### What to do
[1] Print the part of the phthalic acid methods text that opens with the words containing "Phthalic acid was" and closes with "for radioactive measurement.". Keep every word as it appears.
[2] Please carry on the phthalic acid methods text from the point where it stops.

### Text segment
"""
Figure 1: Chemical structure of phthalic acid.

Materials and Methods

Materials and instrumentation

Phthalic acid was purchased from Sigma Chemical Company, USA., Other chemicals were purchased from Merck and they were reactive grade reagent. Purged deoxygenated bidistilled water were used during all experiment. Electrophoresis apparatus model EC- 3000 p-series programmable (E.C. Apparatus Corporation) power and chamber supply units using cellulose acetate strips (Albany, Orion Research, USA) was used. A well-type NaI scintillation γ-Counter model Scalar Ratemeter SR7 (Nuclear Enterprises Ltd., USA) was also used for radioactive measurement.

Preparation of stock solution of SnCl2.2H2O

One hundred and nintymilligramsof Tin (II) chloride dihydrate (stannous chloride dihydrate) were completely dissolved in 0.5 ml Conc. HCl (25%) by heating on a hot plate then the volume was completed to 10 ml by water. Each ml containing 19 mg of stannous chloride dehydrate was equivalent to 10 mg of tin (II). By dilution, different concentrations of SnCl2.2H2O (38 to 760 μg ml-1) were prepared. Each concentration was flushed with nitrogen gas for 15 min and kept at -20°C till use. These concentrations were equivalent to 20-400 μg ml-1of Tin (II). Selection the optimum concentration of Sn (II) was done by examination the effect of each concentration on the labeling efficacy. Five hundred micro liter of each concentration (from 10 to 200 μg) was used to prepare the labeled mixture.
"""
### Collected data
"""
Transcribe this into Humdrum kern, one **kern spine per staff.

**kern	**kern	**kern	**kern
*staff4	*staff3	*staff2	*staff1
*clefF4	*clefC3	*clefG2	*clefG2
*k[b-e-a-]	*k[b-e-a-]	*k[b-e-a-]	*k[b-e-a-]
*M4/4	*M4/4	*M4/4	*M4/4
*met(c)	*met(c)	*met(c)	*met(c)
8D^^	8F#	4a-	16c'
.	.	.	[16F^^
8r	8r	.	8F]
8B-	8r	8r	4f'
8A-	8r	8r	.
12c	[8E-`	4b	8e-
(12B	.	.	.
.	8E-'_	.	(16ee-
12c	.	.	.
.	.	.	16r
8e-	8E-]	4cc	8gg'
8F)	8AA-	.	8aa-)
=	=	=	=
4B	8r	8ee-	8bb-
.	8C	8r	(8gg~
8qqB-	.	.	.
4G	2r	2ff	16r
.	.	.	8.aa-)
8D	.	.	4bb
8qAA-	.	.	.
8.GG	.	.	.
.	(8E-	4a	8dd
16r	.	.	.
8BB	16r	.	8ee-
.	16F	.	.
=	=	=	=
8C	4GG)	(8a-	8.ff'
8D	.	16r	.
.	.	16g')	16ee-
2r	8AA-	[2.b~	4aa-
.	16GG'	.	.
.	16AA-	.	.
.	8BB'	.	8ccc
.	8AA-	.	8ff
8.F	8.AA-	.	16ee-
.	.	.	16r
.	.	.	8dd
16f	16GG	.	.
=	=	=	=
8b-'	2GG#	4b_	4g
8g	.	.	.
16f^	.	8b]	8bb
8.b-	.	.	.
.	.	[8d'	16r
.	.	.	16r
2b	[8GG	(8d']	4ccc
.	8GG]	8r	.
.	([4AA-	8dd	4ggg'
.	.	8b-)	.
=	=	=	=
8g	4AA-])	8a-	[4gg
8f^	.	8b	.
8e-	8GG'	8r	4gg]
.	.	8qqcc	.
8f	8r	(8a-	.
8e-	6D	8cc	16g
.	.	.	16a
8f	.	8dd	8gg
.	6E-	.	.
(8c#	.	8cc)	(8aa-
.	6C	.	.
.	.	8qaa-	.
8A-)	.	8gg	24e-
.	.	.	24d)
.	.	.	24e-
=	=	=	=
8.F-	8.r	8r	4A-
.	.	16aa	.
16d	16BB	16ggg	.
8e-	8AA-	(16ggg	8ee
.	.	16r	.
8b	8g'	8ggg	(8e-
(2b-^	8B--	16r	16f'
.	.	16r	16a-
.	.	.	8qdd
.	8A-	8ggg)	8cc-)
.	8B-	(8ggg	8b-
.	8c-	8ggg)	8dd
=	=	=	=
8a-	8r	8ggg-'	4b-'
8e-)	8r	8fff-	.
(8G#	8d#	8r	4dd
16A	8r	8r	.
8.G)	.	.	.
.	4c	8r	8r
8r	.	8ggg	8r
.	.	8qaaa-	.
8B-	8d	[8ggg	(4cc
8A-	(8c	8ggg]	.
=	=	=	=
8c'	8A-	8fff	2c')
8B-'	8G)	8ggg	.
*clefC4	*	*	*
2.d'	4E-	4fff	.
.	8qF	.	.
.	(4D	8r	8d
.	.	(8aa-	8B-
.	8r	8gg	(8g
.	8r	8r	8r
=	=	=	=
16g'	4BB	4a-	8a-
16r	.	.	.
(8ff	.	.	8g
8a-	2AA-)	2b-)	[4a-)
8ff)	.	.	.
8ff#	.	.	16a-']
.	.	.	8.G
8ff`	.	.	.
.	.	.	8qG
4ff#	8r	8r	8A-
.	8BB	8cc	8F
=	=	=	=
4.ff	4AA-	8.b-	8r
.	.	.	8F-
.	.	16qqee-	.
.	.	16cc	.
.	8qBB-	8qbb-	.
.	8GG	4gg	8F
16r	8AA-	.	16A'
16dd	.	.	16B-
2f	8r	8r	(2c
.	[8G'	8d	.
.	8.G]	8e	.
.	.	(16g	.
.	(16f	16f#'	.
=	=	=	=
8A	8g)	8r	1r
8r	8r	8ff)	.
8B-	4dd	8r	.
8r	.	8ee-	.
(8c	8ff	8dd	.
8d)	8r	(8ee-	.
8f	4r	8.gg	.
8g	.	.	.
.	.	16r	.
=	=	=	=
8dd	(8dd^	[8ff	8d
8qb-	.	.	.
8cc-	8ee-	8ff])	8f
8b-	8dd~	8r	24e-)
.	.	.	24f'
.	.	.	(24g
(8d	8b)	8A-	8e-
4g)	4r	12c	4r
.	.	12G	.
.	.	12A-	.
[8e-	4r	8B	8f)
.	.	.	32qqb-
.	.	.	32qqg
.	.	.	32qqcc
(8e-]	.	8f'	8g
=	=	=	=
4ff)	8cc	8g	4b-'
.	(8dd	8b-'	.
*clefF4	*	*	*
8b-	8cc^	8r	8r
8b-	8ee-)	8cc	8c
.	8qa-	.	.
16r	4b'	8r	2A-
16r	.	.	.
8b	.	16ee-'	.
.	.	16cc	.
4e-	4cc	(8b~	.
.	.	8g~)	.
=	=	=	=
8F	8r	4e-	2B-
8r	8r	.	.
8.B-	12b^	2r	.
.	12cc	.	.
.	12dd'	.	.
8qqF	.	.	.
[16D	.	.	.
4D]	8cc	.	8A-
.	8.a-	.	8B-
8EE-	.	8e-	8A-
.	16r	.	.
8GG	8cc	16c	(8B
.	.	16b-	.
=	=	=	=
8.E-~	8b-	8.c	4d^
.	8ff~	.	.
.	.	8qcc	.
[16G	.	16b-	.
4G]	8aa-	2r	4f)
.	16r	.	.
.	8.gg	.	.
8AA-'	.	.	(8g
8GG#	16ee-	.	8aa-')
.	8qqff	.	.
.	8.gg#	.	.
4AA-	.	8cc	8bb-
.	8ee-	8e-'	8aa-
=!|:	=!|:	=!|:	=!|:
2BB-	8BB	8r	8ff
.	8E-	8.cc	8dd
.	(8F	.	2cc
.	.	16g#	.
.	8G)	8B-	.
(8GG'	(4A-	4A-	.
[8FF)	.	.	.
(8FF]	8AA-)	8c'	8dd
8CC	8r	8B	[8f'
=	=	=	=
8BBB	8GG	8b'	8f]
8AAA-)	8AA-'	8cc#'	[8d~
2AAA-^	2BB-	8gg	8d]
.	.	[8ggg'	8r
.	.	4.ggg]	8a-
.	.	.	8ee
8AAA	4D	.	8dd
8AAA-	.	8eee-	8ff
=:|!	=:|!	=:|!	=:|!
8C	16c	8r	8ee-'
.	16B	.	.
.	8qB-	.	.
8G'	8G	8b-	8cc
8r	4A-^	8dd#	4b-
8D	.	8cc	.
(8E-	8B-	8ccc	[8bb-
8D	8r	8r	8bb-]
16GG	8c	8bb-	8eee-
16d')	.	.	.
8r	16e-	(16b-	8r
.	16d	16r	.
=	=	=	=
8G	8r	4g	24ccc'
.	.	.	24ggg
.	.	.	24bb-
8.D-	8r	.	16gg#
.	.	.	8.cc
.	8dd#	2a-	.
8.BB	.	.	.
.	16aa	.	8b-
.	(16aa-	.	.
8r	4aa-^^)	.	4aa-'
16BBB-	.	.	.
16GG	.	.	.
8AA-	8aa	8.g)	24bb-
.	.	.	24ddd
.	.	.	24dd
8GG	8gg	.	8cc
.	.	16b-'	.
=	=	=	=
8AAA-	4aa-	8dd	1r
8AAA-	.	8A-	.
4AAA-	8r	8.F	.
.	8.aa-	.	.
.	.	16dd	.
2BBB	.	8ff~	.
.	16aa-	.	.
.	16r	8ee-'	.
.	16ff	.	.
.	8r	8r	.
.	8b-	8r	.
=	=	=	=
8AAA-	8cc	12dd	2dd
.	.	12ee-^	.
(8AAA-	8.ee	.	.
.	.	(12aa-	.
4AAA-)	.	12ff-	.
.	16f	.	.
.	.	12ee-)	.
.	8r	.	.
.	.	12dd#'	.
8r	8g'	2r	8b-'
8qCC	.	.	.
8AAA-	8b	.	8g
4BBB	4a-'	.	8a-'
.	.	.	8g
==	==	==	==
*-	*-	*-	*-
"""
### Written answers
[1]
Phthalic acid was purchased from Sigma Chemical Company, USA., Other chemicals were purchased from Merck and they were reactive grade reagent. Purged deoxygenated bidistilled water were used during all experiment. Electrophoresis apparatus model EC- 3000 p-series programmable (E.C. Apparatus Corporation) power and chamber supply units using cellulose acetate strips (Albany, Orion Research, USA) was used. A well-type NaI scintillation γ-Counter model Scalar Ratemeter SR7 (Nuclear Enterprises Ltd., USA) was also used for radioactive measurement.

[2]
Labeling of 99mTc-phthalic acid

At the optimum amount of Sn (II) (50 μg), optimum pH (7) and optimum duration 30 min, different concentrations of phthalic acid (4 - 40 mg ml-1 water) were examined to select the optimum concentration to be labeled. Two hundred and fifty microliters of each concentration (containing from 1-10 mg) was transferred to a penicillin vial and evacuated. The previously prepared SnCl2.2H2O (500 μl, 50ug Sn II) solution was added and the pH of the mixture was adjusted to 7. The volume of the mixture was finally adjusted to one ml by water. One ml of freshly eluted 99mTcO4-(200-400 MBq) was added to the above mixture. The reaction mixture was vigorously shaken and allowed to react at room temperature for sufficient time (30 min) to complete the reaction. The proposed structure (Figure 2) of the 99mTc-phthalic acid complex via. reaction of phthalic acid with 99mTc-pertechnetate in the optimum conditions made the oxidation state of 99mTc changed from +7 into +5 to form a complex with two molecules of phthalic acid. 99mTcphthalic acid complex coordinated as a Tc (V) oxocore, leading to the formation of a complex in which a TcO3+ core existed. This complex formed by two molecules with one another where two (COOH) from every molecule shared to form a complex of 99mTc-phthalic acid.

molecular-imaging-dynamics-Proposed-structure

Figure 2: Proposed structure of 99mTc- PA.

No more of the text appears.